Hence, the groups are ordered by th HT40 flag first, then by the SGI
flag and afterwards by the number of used streams.

This should reduce the runtime of minstrel_ht_get_group_idx
considerable.

Signed-off-by: Helmut Schaa <[email protected]>
---
net/mac80211/rc80211_minstrel_ht.c | 32 ++++++++++++++++----------------
1 files changed, 16 insertions(+), 16 deletions(-)

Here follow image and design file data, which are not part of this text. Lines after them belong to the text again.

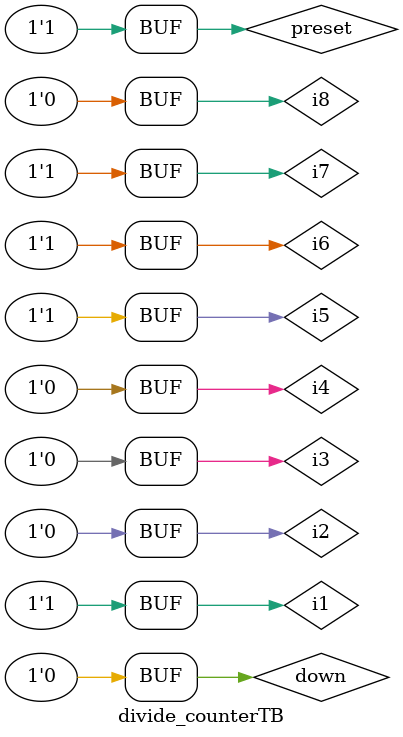
<source format=v>
`timescale 1ps/1ps
module divide_counterTB();
wire up;
reg i8,i7,i6,i5,i4,i3,i2,i1;
reg down,preset;
wire Q2,Q3,Q4,Q5,Q6,Q7,Q8,Q1;
wire out3;

divide_counter1 divv(Q1,i4,i3,i2,i1,up,down,i8,i7,i6,i5,preset,Q2,Q3,Q4,Q5,Q6,Q7,Q8,out3);

inverter #(5,2000)inv(1'b1,up);

initial begin
i8 = 0;
i7 = 1;
i6 = 1;
i5 = 1;
i4 = 0;
i3 = 0; 
i2 = 0;
i1 = 1;
down = 0;
preset = 0; 
#5000;
preset = 1;

end

endmodule

</source>
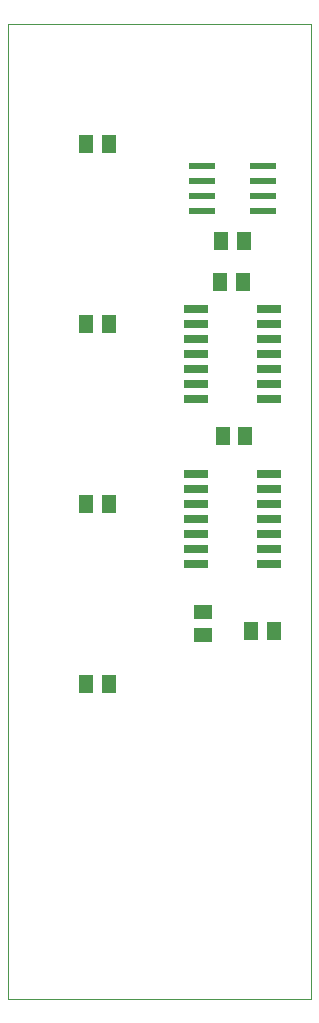
<source format=gbp>
G75*
%MOIN*%
%OFA0B0*%
%FSLAX25Y25*%
%IPPOS*%
%LPD*%
%AMOC8*
5,1,8,0,0,1.08239X$1,22.5*
%
%ADD10C,0.00000*%
%ADD11R,0.05118X0.05906*%
%ADD12R,0.08000X0.02600*%
%ADD13R,0.08661X0.02362*%
%ADD14R,0.05906X0.05118*%
D10*
X0001000Y0001000D02*
X0001000Y0325961D01*
X0102201Y0325961D01*
X0102201Y0001000D01*
X0001000Y0001000D01*
D11*
X0027260Y0106000D03*
X0034740Y0106000D03*
X0034740Y0166000D03*
X0027260Y0166000D03*
X0027260Y0226000D03*
X0034740Y0226000D03*
X0034740Y0286000D03*
X0027260Y0286000D03*
X0071880Y0239795D03*
X0072260Y0253500D03*
X0079360Y0239795D03*
X0079740Y0253500D03*
X0080120Y0188538D03*
X0072640Y0188538D03*
X0082260Y0123500D03*
X0089740Y0123500D03*
D12*
X0088100Y0146000D03*
X0088100Y0151000D03*
X0088100Y0156000D03*
X0088100Y0161000D03*
X0088100Y0166000D03*
X0088100Y0171000D03*
X0088100Y0176000D03*
X0088100Y0201000D03*
X0088100Y0206000D03*
X0088100Y0211000D03*
X0088100Y0216000D03*
X0088100Y0221000D03*
X0088100Y0226000D03*
X0088100Y0231000D03*
X0063900Y0231000D03*
X0063900Y0226000D03*
X0063900Y0221000D03*
X0063900Y0216000D03*
X0063900Y0211000D03*
X0063900Y0206000D03*
X0063900Y0201000D03*
X0063900Y0176000D03*
X0063900Y0171000D03*
X0063900Y0166000D03*
X0063900Y0161000D03*
X0063900Y0156000D03*
X0063900Y0151000D03*
X0063900Y0146000D03*
D13*
X0065764Y0263500D03*
X0065764Y0268500D03*
X0065764Y0273500D03*
X0065764Y0278500D03*
X0086236Y0278500D03*
X0086236Y0273500D03*
X0086236Y0268500D03*
X0086236Y0263500D03*
D14*
X0066000Y0129740D03*
X0066000Y0122260D03*
M02*

</source>
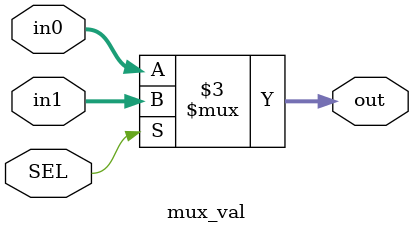
<source format=v>
module mux_val (
	// Input signals
	input [7:0] in0,
	input [7:0] in1,
	// Selectors
	input SEL,
	// Output signals
	output reg [7:0] out
	);
	
	always @(*)
		begin
			if (SEL)
				out <= in1;
			else
				out <= in0;
		end

endmodule
		
</source>
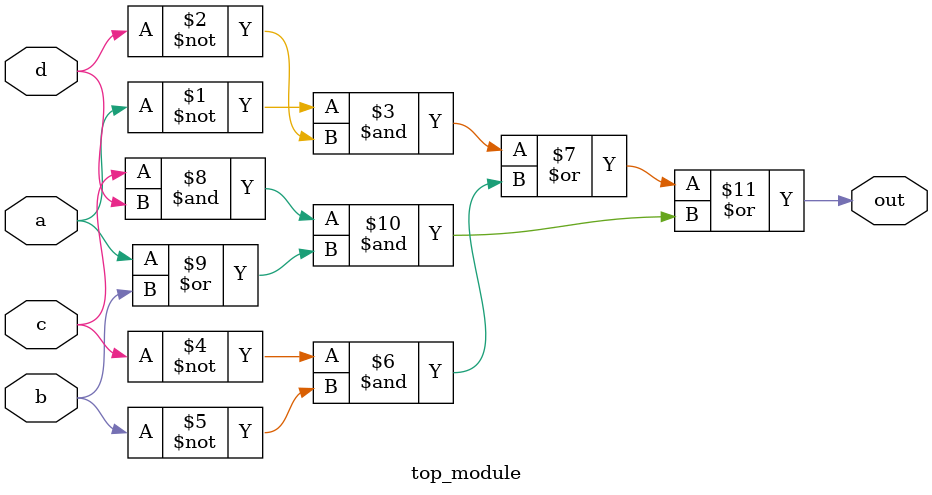
<source format=v>
module top_module(
    input a,
    input b,
    input c,
    input d,
    output out  ); 

  // there are two groups of 4 minterms
  assign out = (~a & ~d) | (~c & ~b) | (c & d & (a | b));

  //  which is equivalent to 
  // assign out = (~b & ~c) | (~a & ~d) | (~a & b & c) | (a & c & d);

endmodule

</source>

diff --git a/net/mac80211/rc80211_minstrel_ht.c b/net/mac80211/rc80211_minstrel_ht.c
index 3d76fd7..bb228e7 100644
--- a/net/mac80211/rc80211_minstrel_ht.c
+++ b/net/mac80211/rc80211_minstrel_ht.c
@@ -36,8 +36,17 @@
/* Transmit duration for the raw data part of an average sized packet */
#define MCS_DURATION(streams, sgi, bps) MCS_SYMBOL_TIME(sgi, MCS_NSYMS((streams) * (bps)))

+/*
+ * Define group sort order: HT40 -> SGI -> #streams
+ */
+#define GROUP_IDX(_streams, _sgi, _ht40) \
+ MINSTREL_MAX_STREAMS * 2 * _ht40 + \
+ MINSTREL_MAX_STREAMS * _sgi + \
+ _streams - 1
+
/* MCS rate information for an MCS group */
-#define MCS_GROUP(_streams, _sgi, _ht40) { \
+#define MCS_GROUP(_streams, _sgi, _ht40) \
+ [GROUP_IDX(_streams, _sgi, _ht40)] = { \
.streams = _streams, \
.flags = \
(_sgi ? IEEE80211_TX_RC_SHORT_GI : 0) | \
@@ -58,6 +67,9 @@
* To enable sufficiently targeted rate sampling, MCS rates are divided into
* groups, based on the number of streams and flags (HT40, SGI) that they
* use.
+ *
+ * Sortorder has to be fixed for GROUP_IDX macro to be applicable:
+ * HT40 -> SGI -> #streams
*/
const struct mcs_group minstrel_mcs_groups[] = {
MCS_GROUP(1, 0, 0),
@@ -102,21 +114,9 @@ minstrel_ewma(int old, int new, int weight)
static int
minstrel_ht_get_group_idx(struct ieee80211_tx_rate *rate)
{
- int streams = (rate->idx / MCS_GROUP_RATES) + 1;
- u32 flags = IEEE80211_TX_RC_SHORT_GI | IEEE80211_TX_RC_40_MHZ_WIDTH;
- int i;
-
- for (i = 0; i < ARRAY_SIZE(minstrel_mcs_groups); i++) {
- if (minstrel_mcs_groups[i].streams != streams)
- continue;
- if (minstrel_mcs_groups[i].flags != (rate->flags & flags))
- continue;
-
- return i;
- }
-
- WARN_ON(1);
- return 0;
+ return GROUP_IDX((rate->idx / MCS_GROUP_RATES) + 1,
+ !!(rate->flags & IEEE80211_TX_RC_SHORT_GI),
+ !!(rate->flags & IEEE80211_TX_RC_40_MHZ_WIDTH));
}

static inline struct minstrel_rate_stats *
--
1.7.3.4